Background: Anti-glomerular basement membrane (GBM) disease is a rare disease estimated to affect 0.5-2 cases per million of the population. Autoantibodies against the alpha 3 subunit of type 4 collagen are pathogenic in anti-GBM disease and the subunit is classically considered to be restricted to the basement membrane of the glomerulus and lung. Studies using autoantibodies from anti-GBM patients and mouse monoclonal autoantibodies have demonstrated additional sites of binding within the choroid and retina of the eye, lens capsule, cochlea and choroid plexus. Direct ocular injury in anti-GBM disease, however, has only been reported once.

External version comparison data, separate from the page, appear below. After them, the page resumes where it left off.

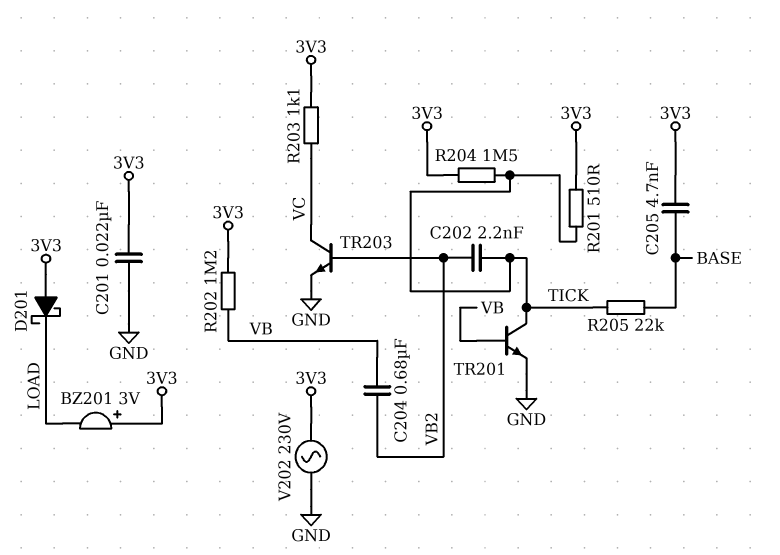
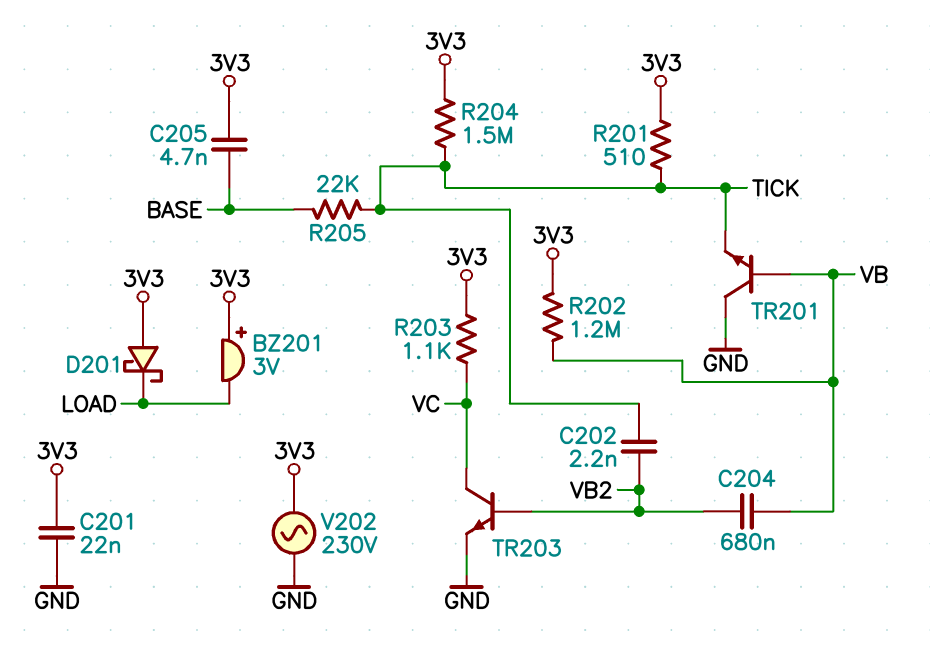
TR201: NPN (B VB, C TICK, E GND) -> NPN (B VB, C GND, E TICK)

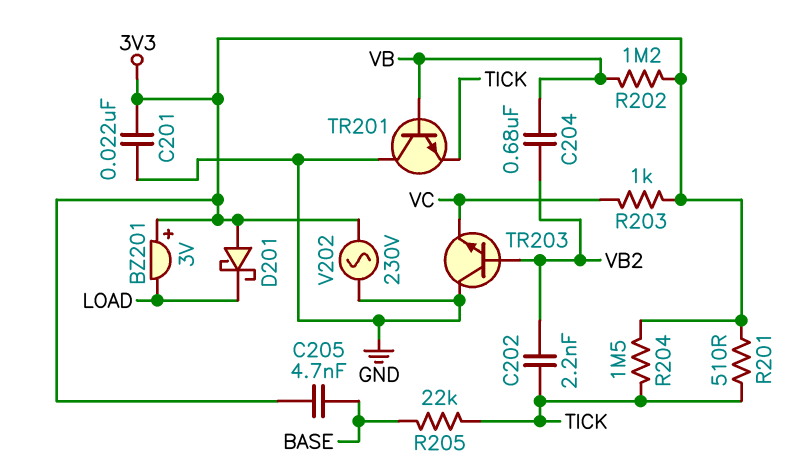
R203: 1.1k (3V3, VC) -> 1k (3V3, VC)
TR203: NPN (B VB2, C VC, E GND) -> NPN (B VB2, C GND, E VC)

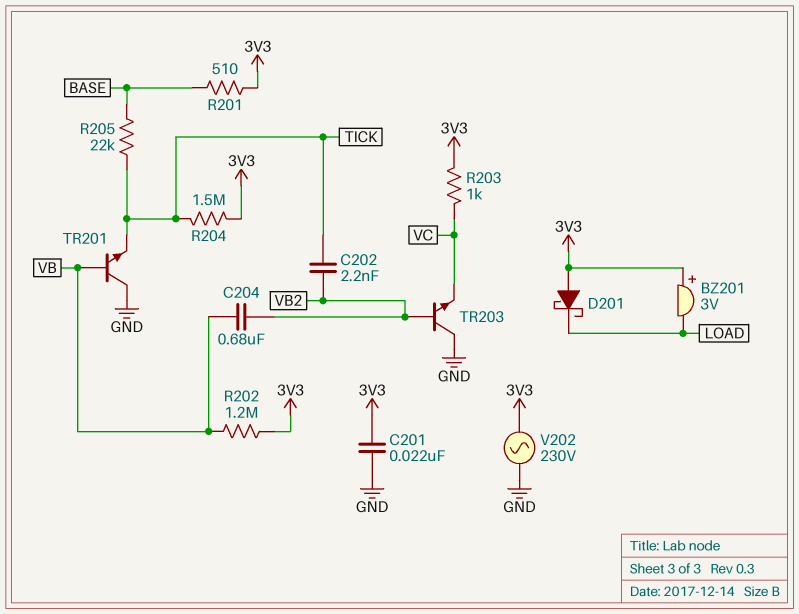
C205: 4.7nF (3V3, BASE) -> none
R201: 510 (3V3, TICK) -> 510 (3V3, BASE)

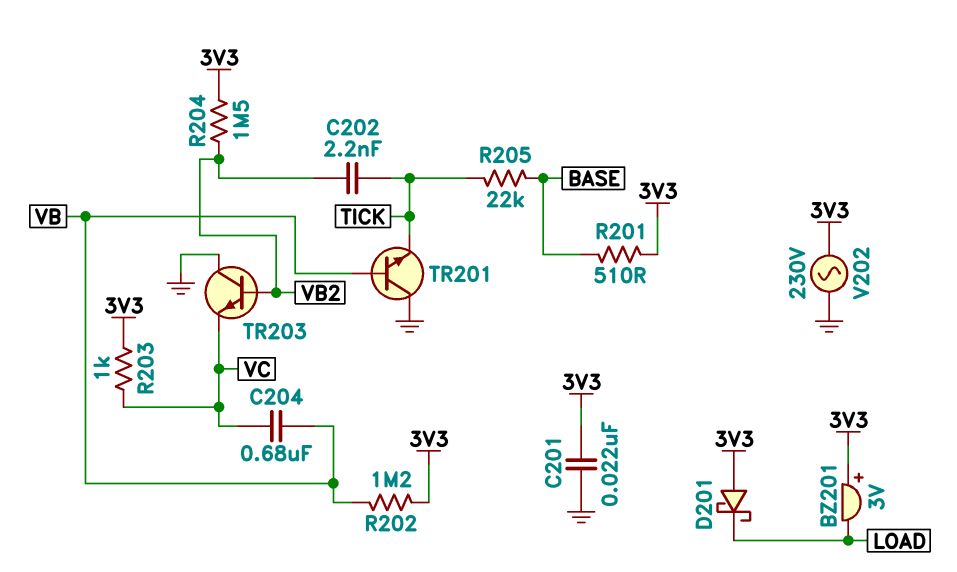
C204: 680nF (VB, VB2) -> 680nF (VB, VC)
R204: 1.5M (3V3, TICK) -> 1.5M (3V3, VB2)

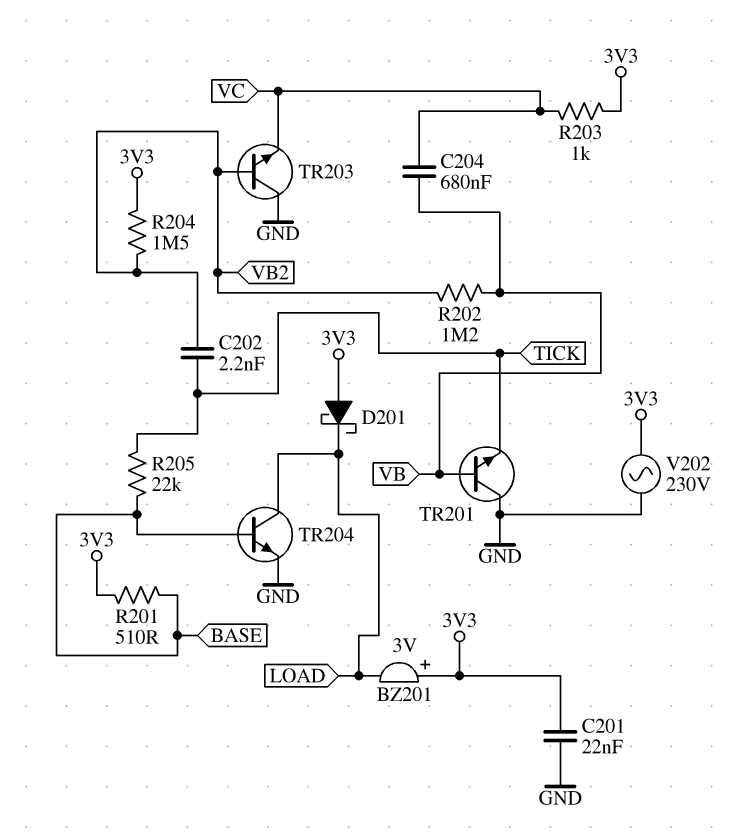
R202: 1.2M (3V3, VB) -> 1.2M (VB, VB2)
TR204: none -> NPN (B BASE, C LOAD, E GND)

Case Report: A 45 year old female presented with fever, haematuria and acute renal failure with a creatinine of 254umol/L. Anti–GBM antibodies were detected in serum with a titre of >200IU/ml (reference <20IU/ml). Renal biopsy demonstrated a crescentic glomerulonephritis with linear basement membrane IgG staining on immunofluorescence. She received aggressive treatment with methylprednisolone followed by oral prednisolone, plasma exchange and intravenous cyclophosphamide. Six weeks after diagnosis she developed blurred vision in the left eye. Ophthalmology evaluation with optical coherence tomography demonstrated acute invasion of a choroidal neovascular membrane into the retina of the left eye. This was highly atypical in view of her age and lack of prior eye disease, trauma or macular degeneration. She received anti-vascular endothelial growth factor (VEGF) injections with an excellent response.
Conclusions: Our patient had acute choroidal neo-revascularisation without clear precipitating cause. Deposition of anti-GBM autoantibody within the choroid would induce this pathology and is supported by evidence of the subunit and autoantibody at this site. This case highlights that clinicians should consider other sites beyond the kidney and lung in anti-GBM disease.